Water is the most significant threat to libraries (International Records Management Trust, 1999, p. 8), whether it is in the form of a breached levee or a leaky roof, torrential rain from a hurricane or an overflowing bathroom sink. Libraries must be prepared for all types of water emergencies but few librarians, fortunately, have to deal with catastrophic events during their careers. It is the small-scale water emergencies, the “routine” kind such as roof leaks and malfunctioning plumbing, which are a constant threat and most libraries will sustain damage from them (Dawson, 2009, p. 4, 10). Because such damage can be quite extensive, these events are still disastrous in their effects on the collections, infrastructure, staff and finances of the institution involved. While the number of books, manuscripts or other materials affected during a small water disaster may not be great, it is just as likely the most valuable items will be impacted as those on the discard list. Buildings old and new require running water, fire prevention systems and waste water disposal and all this water makes our buildings vulnerable to incursions, and the larger the building, the greater the vulnerability. Compounding the problem is human fallibility which leads to design faults, delayed or incomplete repairs, and accidental or deliberate damage which creates flaws in the tightness of the building envelope. Once released into a space, water will run wherever it can to find its lowest level, and that could be under floors, through ceilings and down walls, and into any cavity. Assuming the source of the water can be found, discovering where it went and then drying the space out can be a lengthy and possibly expensive exercise even if the incursion seems minor. The demands on staff during the actual disaster can be great, causing stress and throwing everyone off-balance but the recovery can be worse as the adrenalin subsides and the reality of cleaning up and assessing and repairing the damage is faced. Finally, there is the financial impact of the disaster. Funds designated for other purposes are redirected and budgets are strained, which is especially difficult for many institutions living with tight or diminishing incomes and rising expenditure.

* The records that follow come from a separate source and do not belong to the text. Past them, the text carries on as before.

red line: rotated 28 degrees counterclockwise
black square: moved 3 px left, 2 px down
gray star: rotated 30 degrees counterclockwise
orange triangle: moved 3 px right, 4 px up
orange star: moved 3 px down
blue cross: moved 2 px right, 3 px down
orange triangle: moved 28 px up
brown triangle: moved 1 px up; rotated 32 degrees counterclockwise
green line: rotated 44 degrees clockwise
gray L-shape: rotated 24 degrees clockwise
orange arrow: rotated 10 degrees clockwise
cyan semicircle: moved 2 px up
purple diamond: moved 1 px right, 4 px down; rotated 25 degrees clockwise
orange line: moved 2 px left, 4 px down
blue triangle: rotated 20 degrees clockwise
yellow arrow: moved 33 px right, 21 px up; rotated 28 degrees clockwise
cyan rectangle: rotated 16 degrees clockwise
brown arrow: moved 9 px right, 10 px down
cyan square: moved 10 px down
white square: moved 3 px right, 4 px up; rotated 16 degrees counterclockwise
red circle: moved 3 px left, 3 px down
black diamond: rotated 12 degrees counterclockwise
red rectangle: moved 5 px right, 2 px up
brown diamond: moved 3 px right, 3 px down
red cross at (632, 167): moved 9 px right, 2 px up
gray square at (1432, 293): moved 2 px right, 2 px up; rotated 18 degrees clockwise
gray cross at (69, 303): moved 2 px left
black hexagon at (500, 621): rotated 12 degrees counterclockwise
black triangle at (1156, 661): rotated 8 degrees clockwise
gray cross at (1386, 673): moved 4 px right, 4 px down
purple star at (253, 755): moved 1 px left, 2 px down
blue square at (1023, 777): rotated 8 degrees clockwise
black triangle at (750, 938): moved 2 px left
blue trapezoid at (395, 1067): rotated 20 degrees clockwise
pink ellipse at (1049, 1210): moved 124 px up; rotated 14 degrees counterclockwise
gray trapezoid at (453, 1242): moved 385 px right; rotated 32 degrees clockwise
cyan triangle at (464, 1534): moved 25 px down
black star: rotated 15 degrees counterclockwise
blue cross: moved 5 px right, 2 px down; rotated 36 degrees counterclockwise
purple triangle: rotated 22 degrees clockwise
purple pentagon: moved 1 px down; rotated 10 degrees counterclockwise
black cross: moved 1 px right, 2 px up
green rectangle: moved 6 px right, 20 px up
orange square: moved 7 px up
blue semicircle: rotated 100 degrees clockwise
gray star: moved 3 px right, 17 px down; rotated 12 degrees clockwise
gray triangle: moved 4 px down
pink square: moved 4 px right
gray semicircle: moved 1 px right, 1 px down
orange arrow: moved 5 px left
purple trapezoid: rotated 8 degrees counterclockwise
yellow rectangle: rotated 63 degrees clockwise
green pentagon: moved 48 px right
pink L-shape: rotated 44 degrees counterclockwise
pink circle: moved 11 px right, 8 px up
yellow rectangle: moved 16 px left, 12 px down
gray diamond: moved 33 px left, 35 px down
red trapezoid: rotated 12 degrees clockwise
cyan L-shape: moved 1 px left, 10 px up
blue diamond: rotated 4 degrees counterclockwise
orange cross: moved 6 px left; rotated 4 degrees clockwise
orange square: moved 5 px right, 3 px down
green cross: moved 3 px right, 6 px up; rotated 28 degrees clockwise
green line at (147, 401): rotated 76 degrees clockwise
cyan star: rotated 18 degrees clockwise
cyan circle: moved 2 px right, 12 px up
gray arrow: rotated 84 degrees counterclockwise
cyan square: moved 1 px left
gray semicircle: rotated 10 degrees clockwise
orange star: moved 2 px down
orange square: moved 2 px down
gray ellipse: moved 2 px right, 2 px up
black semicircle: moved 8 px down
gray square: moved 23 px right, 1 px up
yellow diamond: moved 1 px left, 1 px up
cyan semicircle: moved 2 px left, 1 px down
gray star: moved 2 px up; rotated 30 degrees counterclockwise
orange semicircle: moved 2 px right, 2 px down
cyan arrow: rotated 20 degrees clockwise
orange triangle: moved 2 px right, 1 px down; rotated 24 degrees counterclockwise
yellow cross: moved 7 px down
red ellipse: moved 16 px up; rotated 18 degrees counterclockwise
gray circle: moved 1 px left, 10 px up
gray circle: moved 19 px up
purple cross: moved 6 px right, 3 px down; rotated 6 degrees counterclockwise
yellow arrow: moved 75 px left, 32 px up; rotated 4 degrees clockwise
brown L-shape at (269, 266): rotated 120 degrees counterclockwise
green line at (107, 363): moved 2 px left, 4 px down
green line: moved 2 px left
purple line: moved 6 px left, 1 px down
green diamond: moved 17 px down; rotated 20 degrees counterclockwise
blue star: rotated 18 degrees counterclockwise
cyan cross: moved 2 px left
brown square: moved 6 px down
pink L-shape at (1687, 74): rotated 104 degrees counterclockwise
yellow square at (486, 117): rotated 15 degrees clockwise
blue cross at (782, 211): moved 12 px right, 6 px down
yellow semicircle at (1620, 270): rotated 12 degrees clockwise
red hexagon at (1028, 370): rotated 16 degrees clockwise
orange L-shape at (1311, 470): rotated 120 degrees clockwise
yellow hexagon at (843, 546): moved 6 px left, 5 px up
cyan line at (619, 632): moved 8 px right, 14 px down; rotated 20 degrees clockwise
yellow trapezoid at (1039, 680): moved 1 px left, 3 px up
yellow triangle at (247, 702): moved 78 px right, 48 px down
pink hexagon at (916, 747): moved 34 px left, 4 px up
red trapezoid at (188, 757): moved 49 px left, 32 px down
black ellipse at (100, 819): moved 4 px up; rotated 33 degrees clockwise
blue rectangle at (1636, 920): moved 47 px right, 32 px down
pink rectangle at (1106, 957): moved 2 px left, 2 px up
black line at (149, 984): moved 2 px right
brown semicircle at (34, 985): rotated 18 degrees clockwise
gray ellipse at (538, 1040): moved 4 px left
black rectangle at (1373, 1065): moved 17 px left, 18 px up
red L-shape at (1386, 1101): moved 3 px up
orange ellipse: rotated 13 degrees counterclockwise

This article will examine small-scale water disasters and, using case studies, show how easily such emergencies occur, what might have been done to mitigate or even prevent them, and how the disaster was handled when the water started to flow. But the disaster is not over when the water stops, for it is then that the real work of recovery begins and, in the days and weeks that follow, the affected institution must have a plan in place to make that recovery efficient, fast, and as complete as possible, so that the needs of all the stakeholders are addressed.